Like Malcolm X, we have to give Walter Rodney his honorable emancipatory place in the annals of the Bolivarian Revolution, of American History.

He was not only a historian, he made history!

What Rodney taught, the poor peoples converted into thought, into action, into weapons to emancipate themselves. This revolutionary process is not only valid for Guyana, but also for Venezuela as a Caribbean country, for the Bolivarian revolution per se.
At last, the African diaspora, the kith and kin of the exploited and dehumanized slaves of yestemillennium, could hear the real truth about Africa, about Africans, about African history, and all these from the mouth of one of theirs, of themselves.

These emancipatory flashes of a coming possible historic class consciousness of the Third Millennium were and are what endeared Walter Rodney to all the "wretched of the earth" (Frantz Fanon), and what sparked off the ruling class hatred of the Burnham puppet regime and of the CIA in Guyana.

Concerning the above, later, in 1998, the Jamaican historian Ruppert Lewis noted in his ‘Walter Rodney's Intellectual and Political Thought’, that Rodney "belonged to the generation of postcolonial historians of Africa and the Caribbean who embarked on the project of writing the history of the regions affected by the Atlantic slave trade from the standpoint of those whose voices had been muted in the historical record. It was pioneering work and it was, as well, a pioneering time..."

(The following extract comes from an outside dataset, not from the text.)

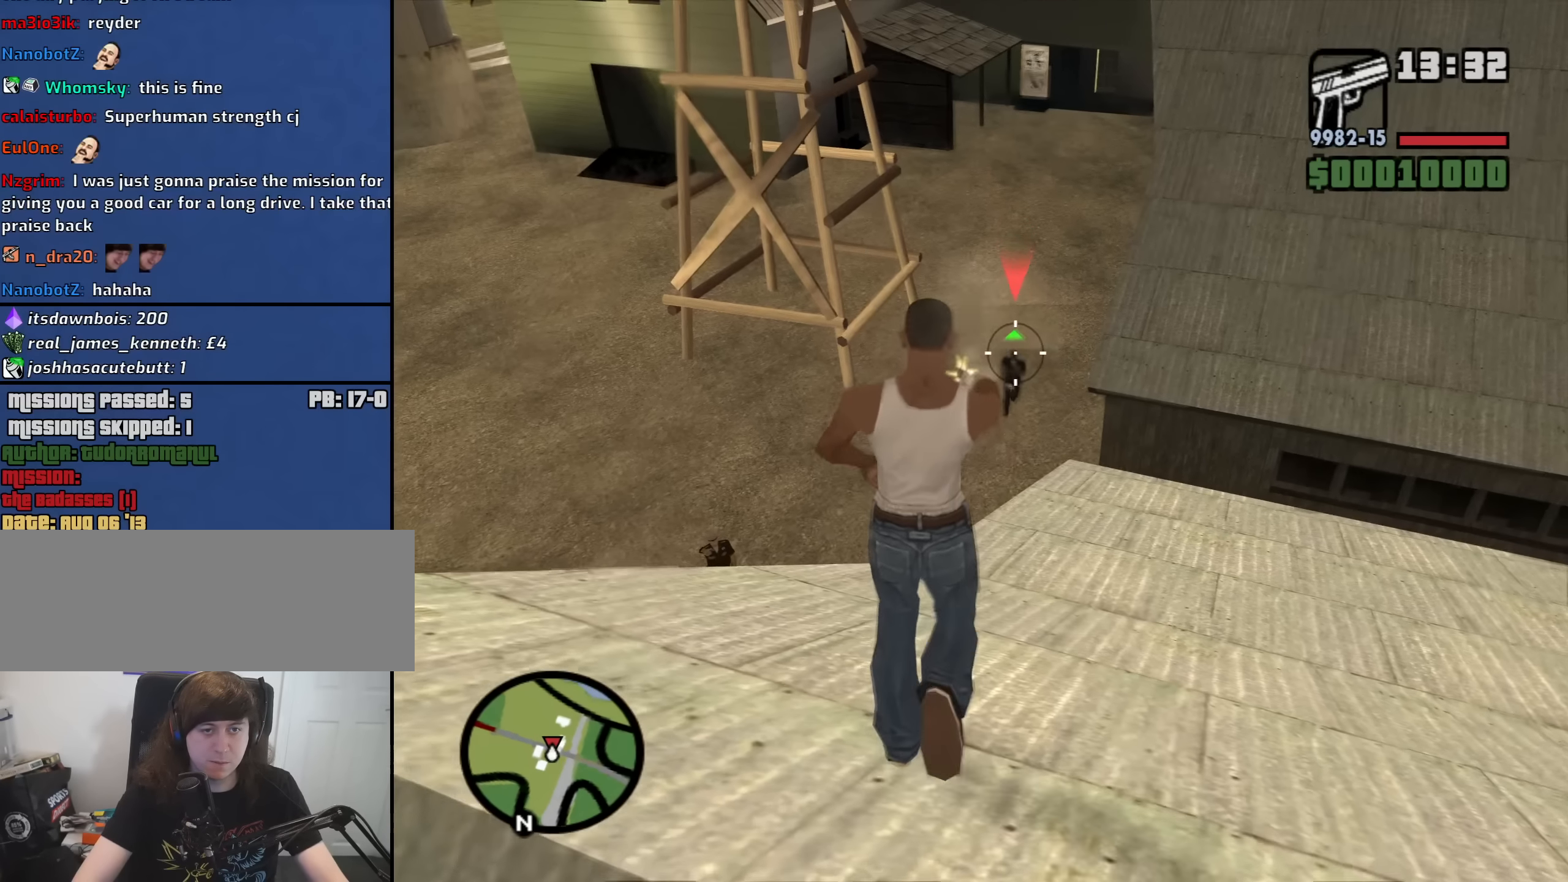
{"keys": ["d", "w"], "mouse": ["right"], "events": [[233, "d", "down"], [283, "mouse_left", "down"], [417, "mouse_left", "up"]]}
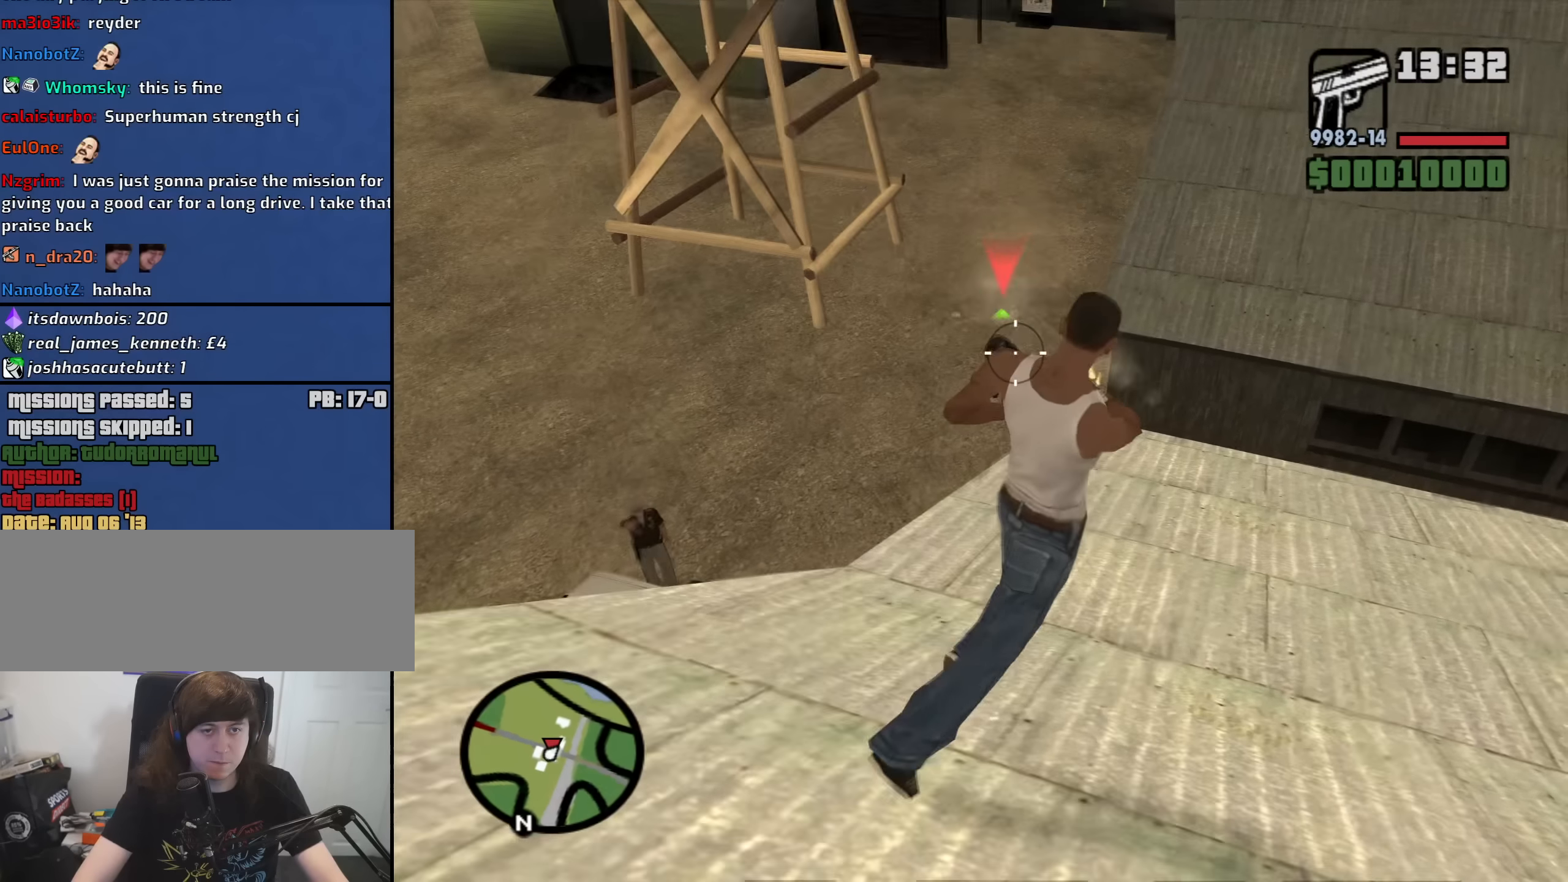
{"keys": ["w"], "mouse": ["right"], "events": [[300, "d", "up"]]}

In 1974, six years after being banned from returning to Jamaica, Rodney, then already propagating working-class unity of the Caribbean peoples, decided to return to his native Guyana. Politically he organized his own "multi-racial" workers' political party, the WPA, as alternative to the then so-called existing "socialist" and "communist" trends.
(See Franz J. T. Lee, The Evolution-Involution of "Co-Operative Socialism" in Guyana, 1930-1984. http://www.franz-lee.org/files/coopguy.html )

This declaration of workers' class struggle, of going beyond capitalist reformist measures, beyond racism and bourgeois ideology, towards real, true socialist revolution, was too much for the USA, for the then already traditional neo-colonial bed-fellows, for Burnham and the CIA, who feared the coming into being of another Cuba in South America. What resulted thereater Singh relates as follows:

"The year was 1979 and the Rodney-led 'anti-Burnham dictatorship' campaign was gaining momentum, across the country, particularly in Georgetown, where the crowds had started to dwarf those at public meetings of the ruling People's National Congress (PNC).

"Close colleagues of Rodney, among them two 'comrades' who had, at different periods, appeared as bodyguards, were shot to death in separate mysterious circumstances, with the police claiming self-defense against 'armed' men. Others were regularly beaten, harassed or forced out of employment, including the teaching and public services."
Finally, as mentioned above already, on the night of June 13, 1980, came the horrendous crime; "a bag delivered by GDF officer Gregory Smith contained the powerful bomb that blew Rodney apart, cutting his body in virtually two halves and injuring his younger brother Donald, who was sitting in the driver's seat of their parked car."

The CIA always makes sure that "Dead Men Tell No Tales!"

The Rodney assassin Smith needed to be asked, who were his superiors within the Guyanese military?

Who flew the helicopter that shipped him out of the city towards Surinam?

Unfortunately, today he is dead, and he is buried with his gruesome secrets.

Finally, in Guyana, I am happy to have known Walter Rodney práxico-theoretically, even more so, of having had the opportunity of working together with other important comrades like Cheddi Jagan, Perry Mars, Clive Thomas, Ruppert Roopnaraine, Eusi Kwayana, etc., in our arduous endeavors to further the permanent global socialist revolution of the 21st century.

For sure, officially, President Forbes Burnham, the then Guyanese version of an Orwellian Maquiavelli, had declared me as a persona non grata in Guyana, but ever since the Guyanese peoples, inspired by the revolutionary aspirations of our friend and comrade Rodney, warmly present me with a permanent visa of courtesy, to fight for emancipation everywhere in their historic name.